En affirmant que toutes les civilisations ne se valent pas, Claude Guéant ne pouvait ignorer la polémique qu’un tel « dérapage » ne manquerait pas de susciter à gauche. Cette vision d’une droite impérialiste contre une gauche profondément attachée au relativisme culturel n’est pourtant qu’une supercherie que les médias se sont empressés de confirmer.
Supercherie historique pour commencer. La pensée de gauche fondée sur l’universalisme des Lumières a en effet joué un rôle moteur dans la colonisation française. On se souvient d’ailleurs de l’enthousiasme d’un Jules Ferry, chef de la gauche républicaine, pour le projet impérial français.
Le fardeau de l’homme blanc semblait alors bien être celui de l’homme de gauche, progressiste et universaliste. Force est de constater que lorsque l’UMP s’empresse de défendre M Guéant, affirmant avec conviction et la main sur le cœur que son ministre est un « Républicain », elle ne fait que reprendre à son compte les idéaux historiques de la gauche.
Mais la gauche a-t-elle réellement renoncé à cet idéal ? Cette gauche des droits de l’homme, n’est elle pas au contraire plus que jamais celle d’aujourd’hui ? Le droit d’ingérence de Bernard Kouchner ne sous-entend-il pas que toutes les civilisations n’ont pas la même valeur ? Certains « intellectuels » soutiendront alors qu’il ne faut pas confondre régime politique et civilisation. Jean Michel Apathie fait ainsi remarquer dans le grand journal du 6 février que l’on peut estimer égales les civilisations et les cultures, tout en affirmant la supériorité de la démocratie sur les régimes politiques dictatoriaux présents dans de nombreux pays.

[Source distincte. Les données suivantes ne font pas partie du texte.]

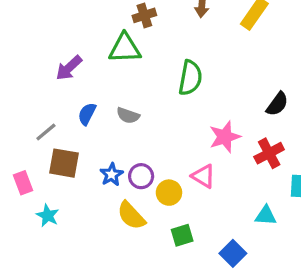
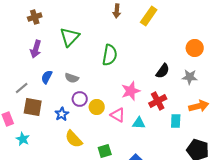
brown cross: (144, 15) -> (35, 17), moved
green triangle: (125, 48) -> (70, 37), turned -45
purple arrow: (69, 68) -> (36, 49), turned -30
purple circle: (141, 176) -> (80, 99), moved
yellow circle: (169, 193) -> (97, 107), moved
cyan triangle: (266, 216) -> (139, 123), moved

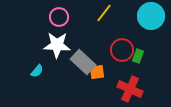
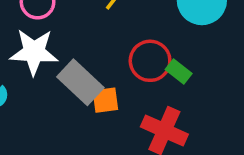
green rectangle: (138, 56) -> (179, 72), turned -72

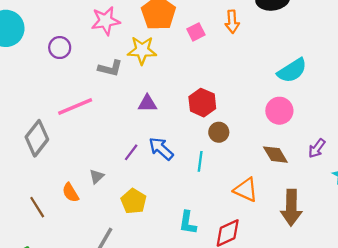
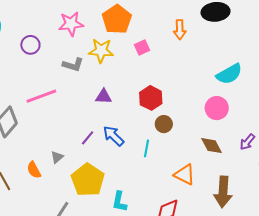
pink square: (196, 32) -> (142, 47), moved
yellow pentagon: (134, 201) -> (88, 180), size x1.5
cyan L-shape: (188, 223) -> (119, 202), moved

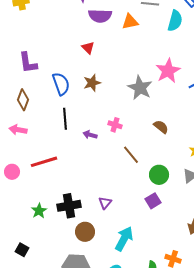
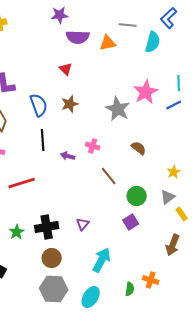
brown circle: (85, 232) -> (52, 258), moved

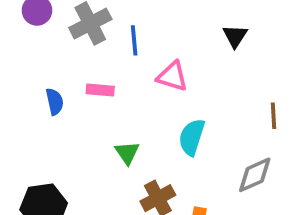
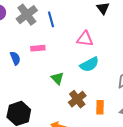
pink triangle: (172, 76) -> (85, 39), moved
cyan semicircle: (192, 137) -> (89, 64), turned -126

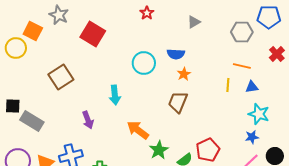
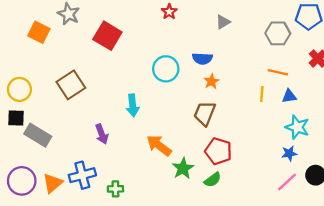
yellow circle: (16, 48) -> (19, 89), moved
red pentagon: (208, 150) -> (218, 151), moved, turned -30

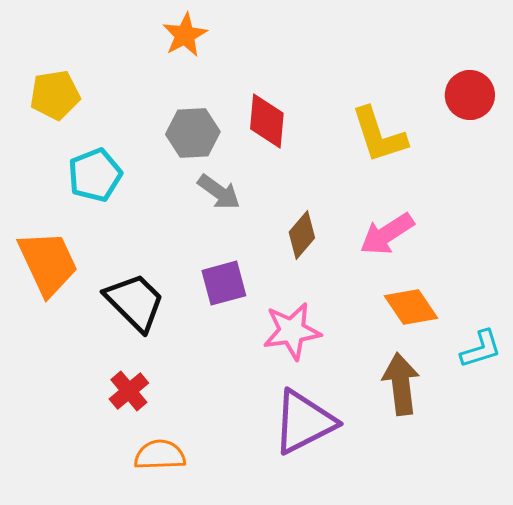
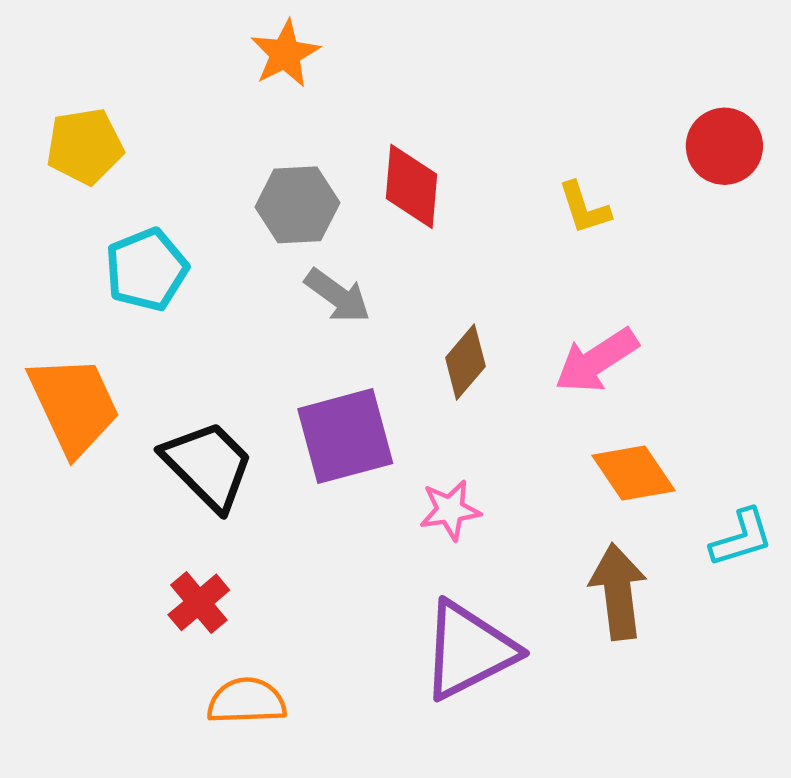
yellow L-shape: (379, 135) -> (584, 208), size x0.6
purple square: (224, 283) -> (345, 436), size x1.4
pink star: (292, 331) -> (450, 510), size x0.7

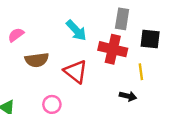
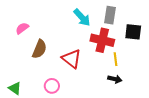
cyan arrow: (76, 30) -> (82, 18), moved
brown semicircle: (37, 60) -> (39, 49), turned -60
yellow line: (141, 72) -> (116, 59), moved

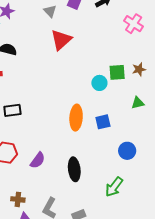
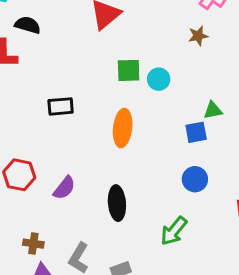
brown star: (139, 69) -> (198, 36), moved
green square: (117, 72) -> (129, 70), moved
black rectangle: (12, 110) -> (61, 106), moved
blue square: (103, 122) -> (196, 132), moved

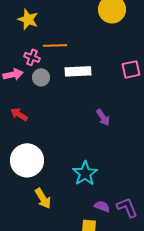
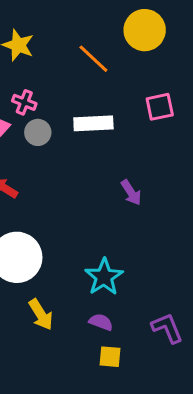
orange line: (55, 45) -> (93, 59), moved, turned 45
pink square: (131, 69) -> (160, 107), moved
purple semicircle: (102, 206) -> (101, 322), moved

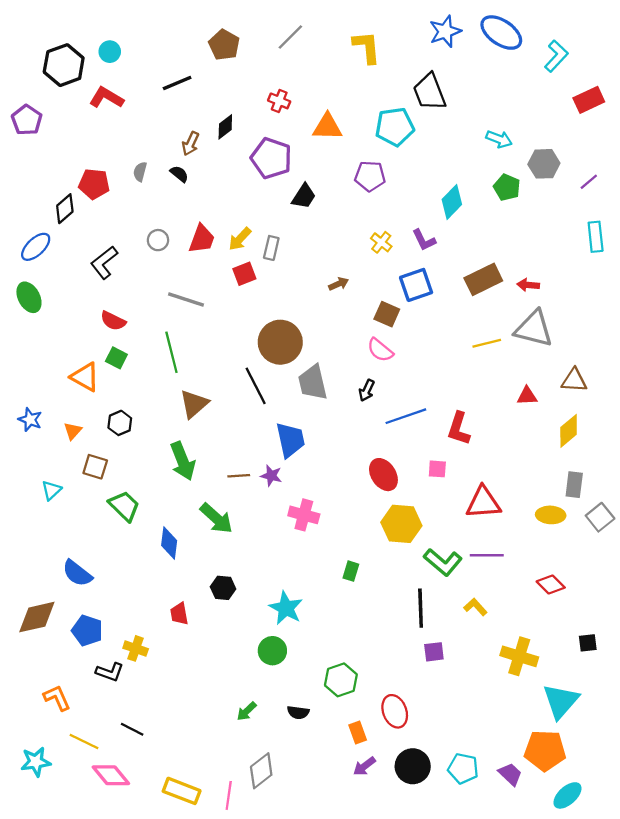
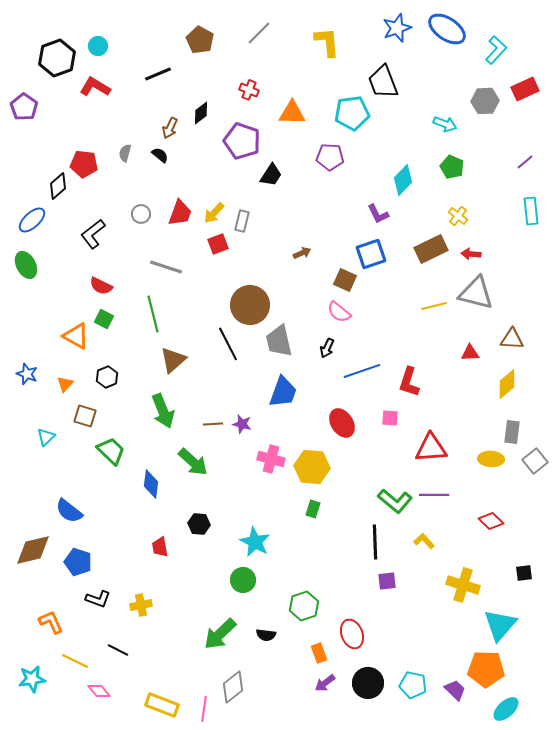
gray hexagon: (544, 164) -> (485, 101), moved
yellow cross: (381, 242) -> (458, 216), moved
blue trapezoid: (290, 440) -> (283, 392), moved, turned 32
yellow hexagon: (401, 524) -> (312, 467), moved
yellow cross: (136, 648) -> (141, 605), moved, turned -30
green arrow: (247, 711) -> (220, 634), size x1.8
pink diamond: (111, 775) -> (99, 691), size x0.7

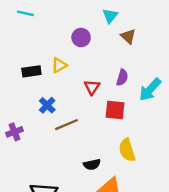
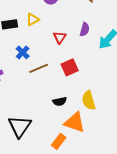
red square: (115, 110) -> (70, 67), moved, turned -30
yellow semicircle: (127, 150) -> (89, 100), moved

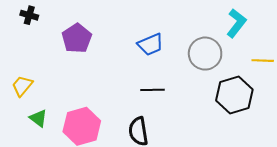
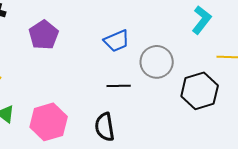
gray circle: (205, 54) -> (157, 62), moved

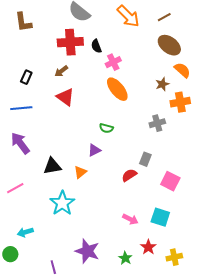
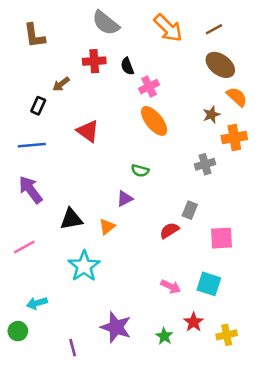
red cross: (70, 42) -> (94, 61), size x0.7
brown arrow: (61, 71) -> (61, 84), moved
pink square: (170, 181) -> (222, 238), turned -30

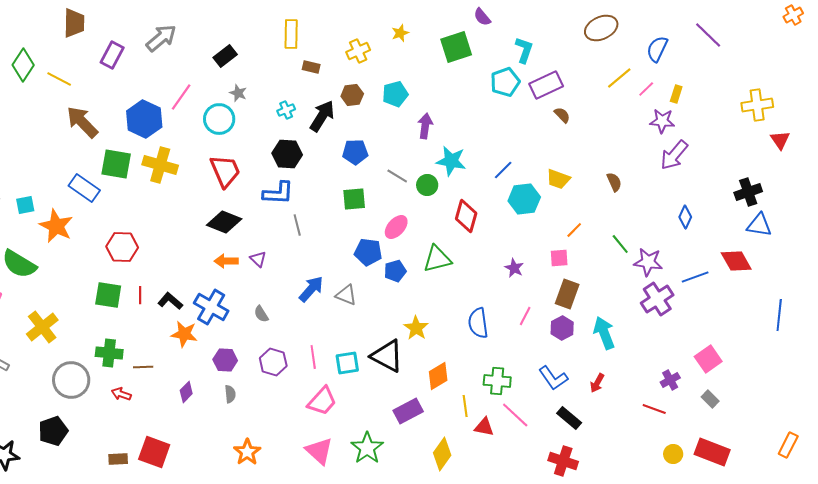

La démocratie devient alors une valeur universelle, incontestablement supérieure à tout autre régime politique quel que soit le contexte culturel. L’arrogance d’une telle prétention occulte totalement toute analyse sociologique et anthropologique d’une population et société données.
Ce sont donc bien les contradictions internes d’une gauche, piégée entre son universalisme droit-de-l’hommiste et son libéralisme culturel, que met en valeur cette polémique. Entre néo-colonialisme et relativisme culturel, le paradoxe est de taille mais possède sa cohésion interne. Tout est question de périmètre : à l’échelon international, la démocratie libérale et occidentale doit s’imposer car supérieure par essence aux autre régimes.
Mais à l’échelon national français, le relativisme culturel est de mise car disposant d’un pouvoir de dissolution des odieuses traditions franchouillardes, pour paraphraser Bernard-Henri Lévy et ses comparses (cf. Globe numéro 1, édito, 1985). Ainsi, Le bobo de Gauche, le même qui qualifie habituellement de « beaufs » ses compatriotes un peu trop attachés à leur sol, s’extasie devant le mode de vie des tribus africaines qu’il visite devant la caméra de Frédéric Lopez (cf. Rendez-vous en terre inconnue).
Il serait pourtant prêt à leur imposer avec enthousiasme la démocratie et son package droit-de-l’hommiste, préparant par la même occasion le terreau idéologique propice au développement de l’économie de marché avec les conséquences civilisationnelles que l’on sait.
Les différences de civilisations doivent se situer dans l’altérité et non dans la hiérarchie de valeur. Mais le multiculturalisme prôné par nos élites de gauche comme de droite ne peut mener qu’à la destruction mutuelle des cultures voulue par la gauche libérale, et au fameux choc des civilisations savamment orchestré par la droite néo-conservatrice.